Michigan is among 48 states that allocate all their electoral votes to the presidential candidate who wins a majority of votes statewide. Republicans have long grumbled about this “winner-take-all” system that has regularly given Democrats the state’s electoral votes since 1988. Some GOP conservatives for years have talked about changing the system so that a presidential candidate would get electoral votes for winning in each congressional district.

The effect would be considerable. President Barack Obama earned Michigan’s 16 electoral votes in 2012, when he defeated Mitt Romney by 9 percentage points. Under the proposed change, Michigan’s electoral votes would have been split 9-7 in favor of Romney, even though he lost Michigan by 449,313 votes.
Such a change would be enormously controversial and regarded as deeply unfair by many.

Last year, delegates to the Republican state convention overwhelmingly supported this method of allocating electoral votes. The governor has said he isn’t interested in such a change; to gauge GOP tendencies to overreach, keep an eye on what happens here.

Roads: If there is one issue that a clear majority of Michigan citizens support, it’s fixing our terrible roads. According to polling last winter and community conversations sponsored by The Center for Michigan, citizens are fed up with bad roads and (by a smaller margin) are willing to pay more in taxes to get the job done. Experts in the state’s Department of Transportation report that Michigan spends less than any other state in the union on our roads: $174 per person annually, compared with $235 in Illinois and Ohio and $315 in Minnesota. Another way of looking at it, as Bridge Magazine reader Charles Richards points out, is spending per lane mile. Michigan spends $11.70, while the national average is $17.20.

Different numbers; same point. Gov. Snyder and legislative leaders agree fixing the roads will cost more than $1 billion annually, which the state doesn’t now have. The legislature ducked funding the road program before this year’s election – no surprise. But hours after his victory, Snyder called for an increase in road funding in the lame duck session of the legislature.

Since the legislature that takes office on January 1 will be more conservative (several extreme tea party supporters were elected last week) moving now makes practical and political sense.

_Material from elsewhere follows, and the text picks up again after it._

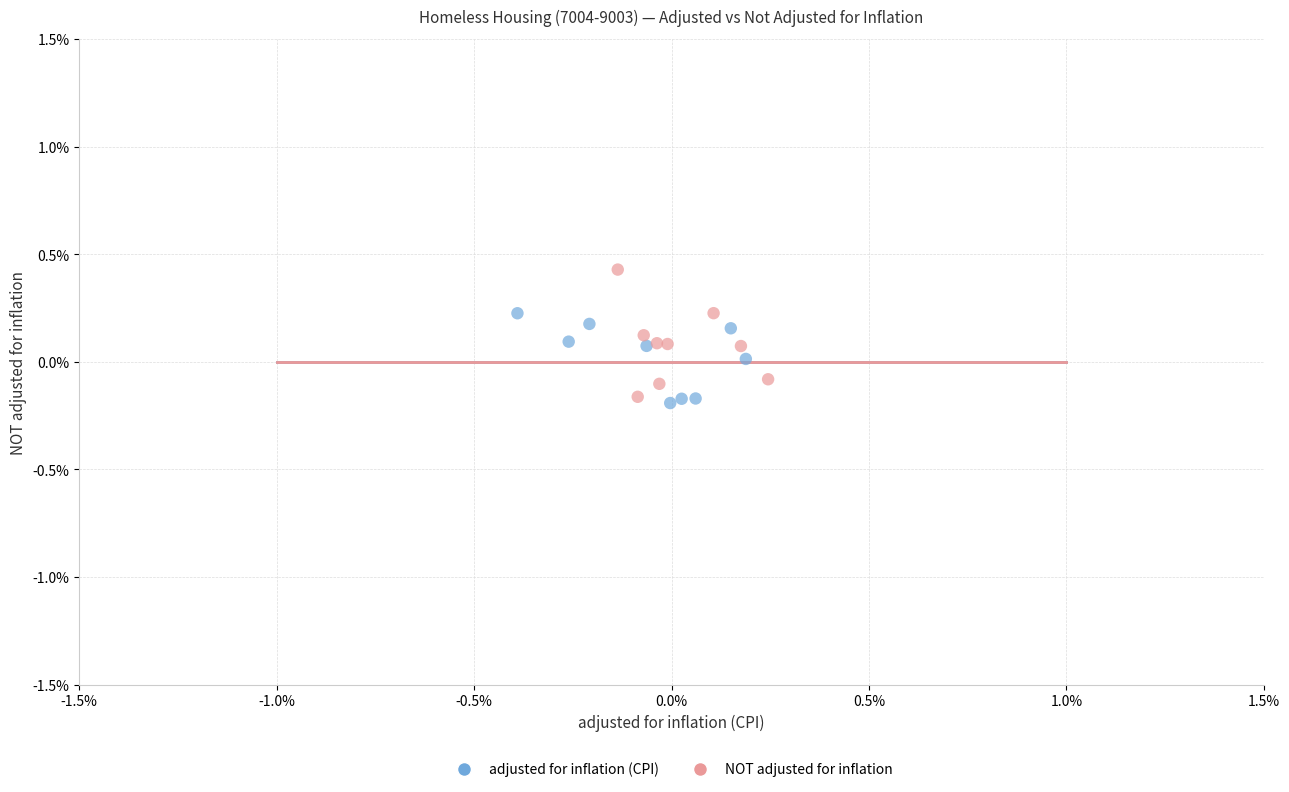

Which series contains the lowest Y value?

adjusted for inflation (CPI)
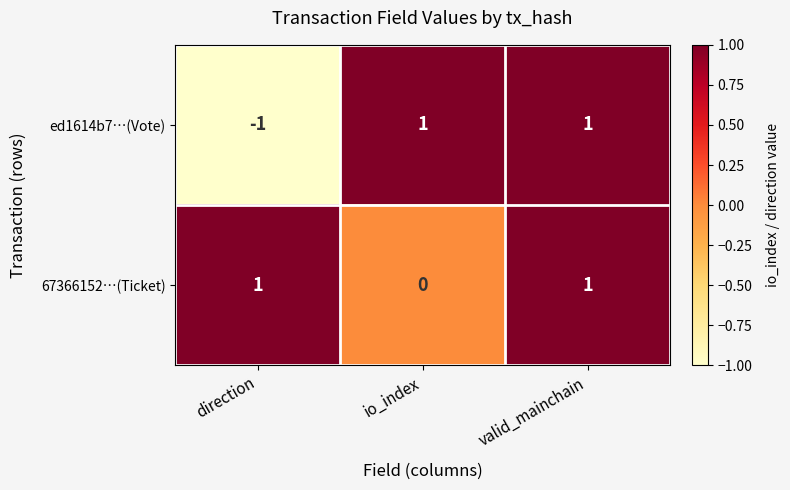

At which label is ed1614b7…(Vote) closest to 0?

direction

Ignoring the clear consensus that roads need to be fixed would be a significant sign the legislature is prepared to put anti-tax ideology above public opinion.

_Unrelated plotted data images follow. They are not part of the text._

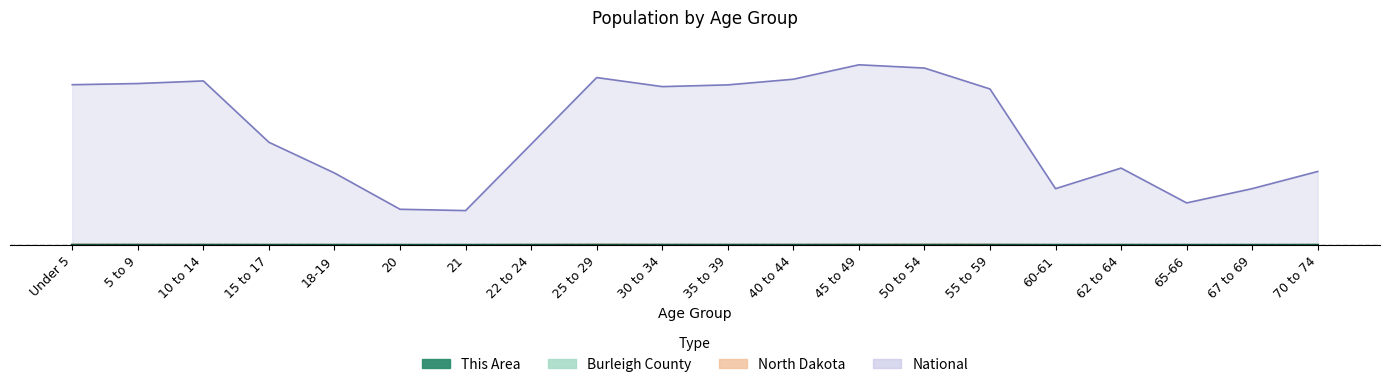

Count the number of categories in the chart.

20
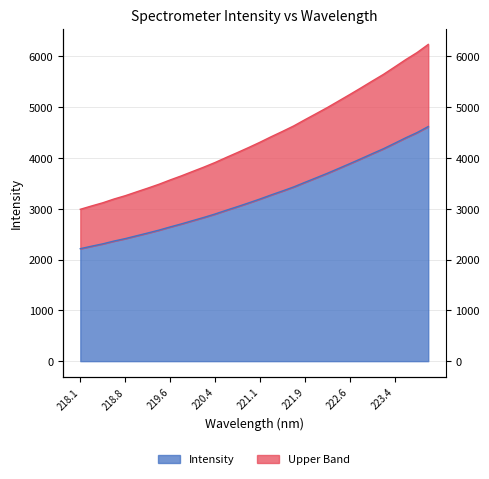

What is the label of the 4th point from the right?

223.4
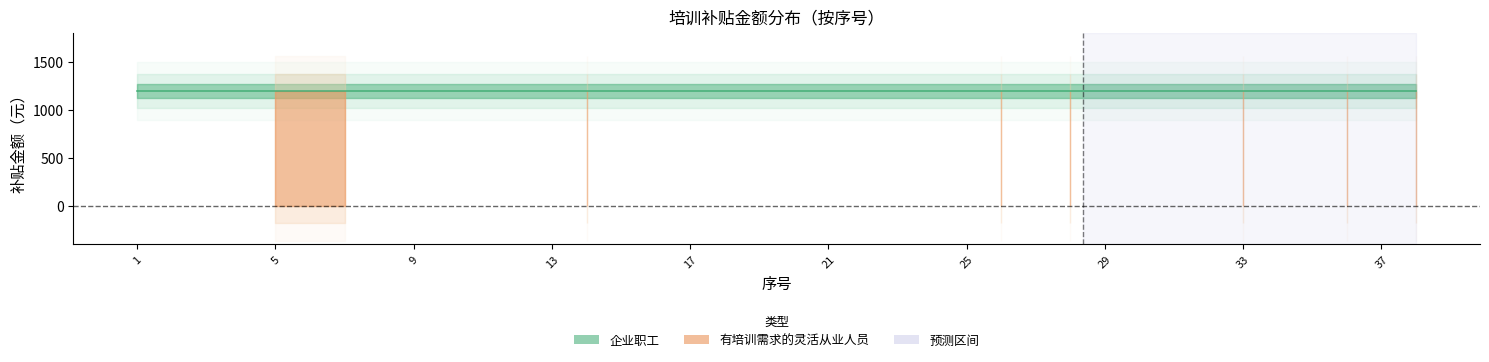

Which series has the largest range (max minus min)?

有培训需求的灵活从业人员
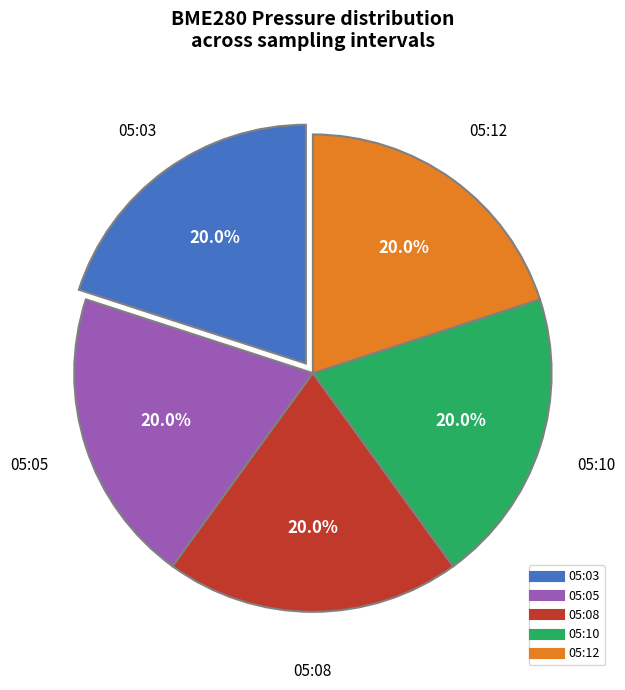

Does any single category account for the majority?

No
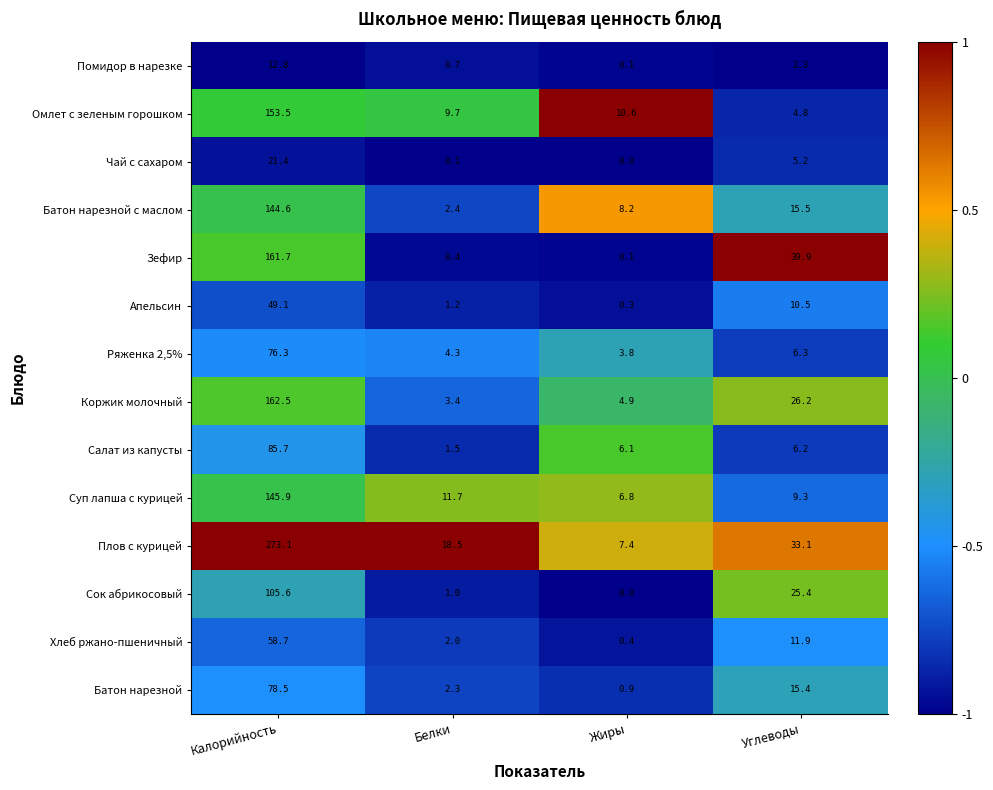

At which category does the chart reach its peak across all series?

Калорийность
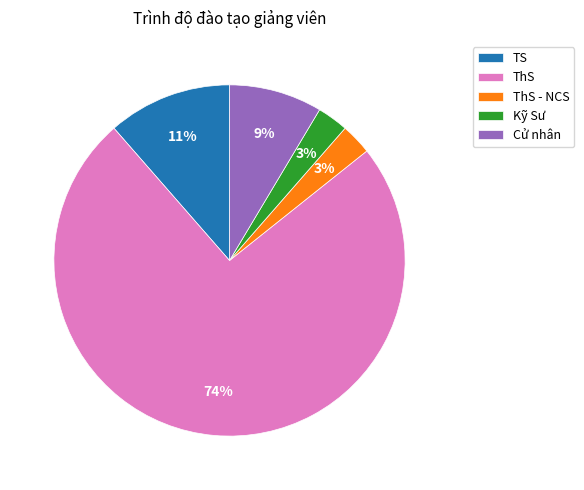

To the nearest percent, what percentage of the pie is ThS - NCS?

3%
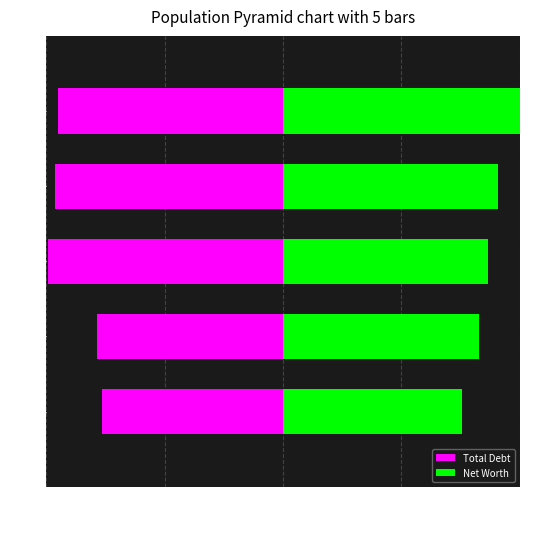

Which series changed the most between 2 and 3?

Net Worth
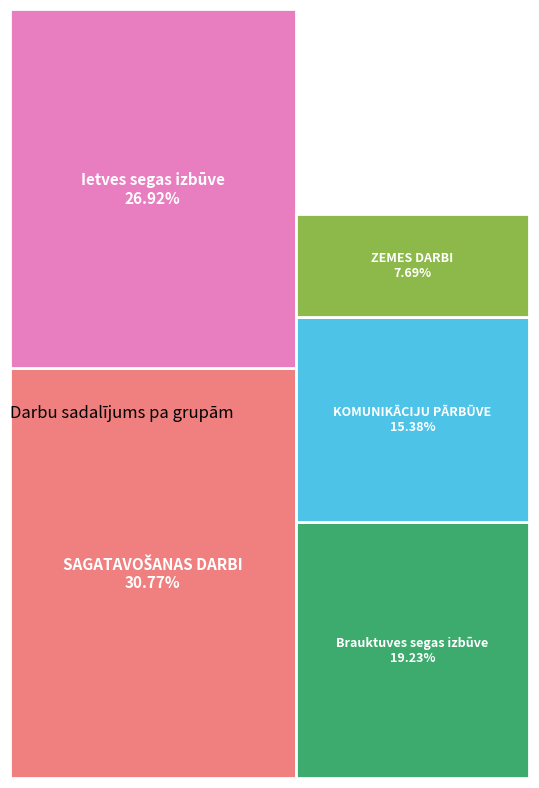

To the nearest percent, what portion does SAGATAVOŠANAS DARBI represent?

31%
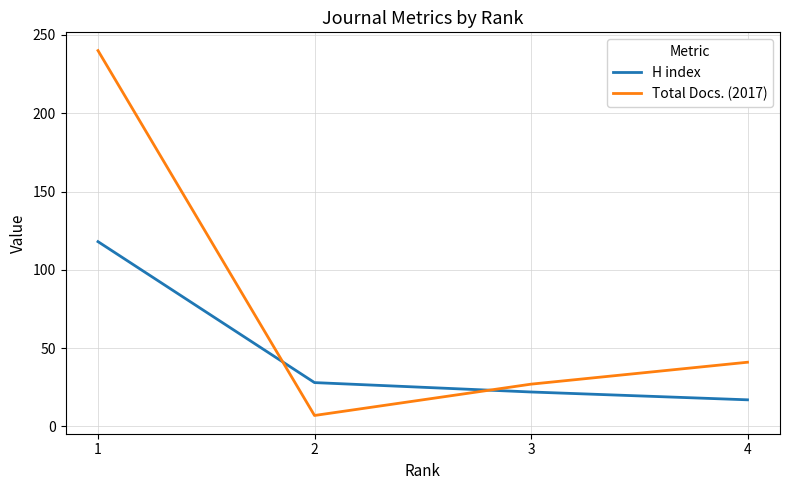

Reading left to right, extract all data points from this chart.

H index: 118	28	22	17
Total Docs. (2017): 240	7	27	41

Govern, not gridlock. A clear message from this election is that voters are tired of partisan gridlock, whether in Washington or Lansing, and strongly prefer a system that actually gets things done.

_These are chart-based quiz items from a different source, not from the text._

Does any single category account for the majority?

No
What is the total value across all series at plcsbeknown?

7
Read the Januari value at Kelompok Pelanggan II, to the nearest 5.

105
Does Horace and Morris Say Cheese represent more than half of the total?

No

President Obama’s Democrats were blamed for Washington dysfunction and paid the price. Gov. Snyder’s Republicans passed some controversial stuff – right to work, taxes on pension income, for example – but won the election by showing they could get things done in the face of Democratic whining.

So part of the political calculus of the next two years will be to see if Republicans can quell disputes inside their own caucus and assemble a robust agenda for governing that avoids the sin of overreach. Newly elected legislative leaders ‒ Majority Leader Arlen Meekoff in the Senate and Speaker of the House Kevin Cotter ‒ are substantially more conservative than their predecessors. They’ve got the votes to steamroll any Democratic opposition, but can they overcome the governor’s somewhat middle-of-the-road preferences?

For the past two years, I’ve puzzled at why minority Democrats in the legislature never tried to join with Snyder and other moderate Republicans to put together a working majority. Best I can figure is they preferred to beat up on Snyder in hopes of winning the governorship in this election just past.

Well, now they won’t have that chance till 2018. Another important thing to keep an eye on over the next months is whether a moderate bipartisan coalition is beginning to emerge in Lansing.

Elections bring change; that’s their nature. And change is never easy. But the trick is to figure out what underlying forces are at work, and understand how they play out in the daily news headlines.